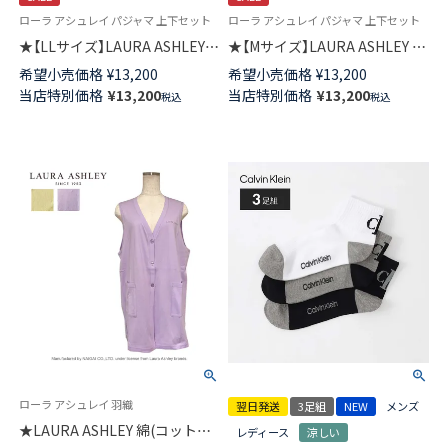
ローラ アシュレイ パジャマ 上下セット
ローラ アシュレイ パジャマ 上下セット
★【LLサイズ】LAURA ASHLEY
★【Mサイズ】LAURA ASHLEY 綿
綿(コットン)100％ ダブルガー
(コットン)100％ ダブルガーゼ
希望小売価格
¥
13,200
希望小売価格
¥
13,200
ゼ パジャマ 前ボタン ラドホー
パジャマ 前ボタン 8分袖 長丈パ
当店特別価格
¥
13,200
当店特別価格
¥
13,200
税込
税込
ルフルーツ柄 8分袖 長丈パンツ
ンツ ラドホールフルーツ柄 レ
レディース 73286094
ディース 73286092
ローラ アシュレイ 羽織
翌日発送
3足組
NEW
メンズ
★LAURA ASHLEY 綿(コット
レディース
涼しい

◇ ◇ ◇ ◇ ◇

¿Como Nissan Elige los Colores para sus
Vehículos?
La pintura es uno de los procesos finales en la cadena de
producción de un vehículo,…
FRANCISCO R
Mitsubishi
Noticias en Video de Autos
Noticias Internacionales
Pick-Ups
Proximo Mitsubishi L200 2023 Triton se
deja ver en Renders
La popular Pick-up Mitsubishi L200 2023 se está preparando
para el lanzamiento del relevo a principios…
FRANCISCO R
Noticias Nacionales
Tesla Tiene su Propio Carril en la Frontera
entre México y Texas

◇ ◇ ◇ ◇ ◇

Copy out, word for word, the lines of the records from the line with "Colores para sus" up to and including the line with "Tesla Tiene su Propio Carril en la Frontera".

(Completed exercise):
¿Como Nissan Elige los Colores para sus
Vehículos?
La pintura es uno de los procesos finales en la cadena de
producción de un vehículo,…
FRANCISCO R
Mitsubishi
Noticias en Video de Autos
Noticias Internacionales
Pick-Ups
Proximo Mitsubishi L200 2023 Triton se
deja ver en Renders
La popular Pick-up Mitsubishi L200 2023 se está preparando
para el lanzamiento del relevo a principios…
FRANCISCO R
Noticias Nacionales
Tesla Tiene su Propio Carril en la Frontera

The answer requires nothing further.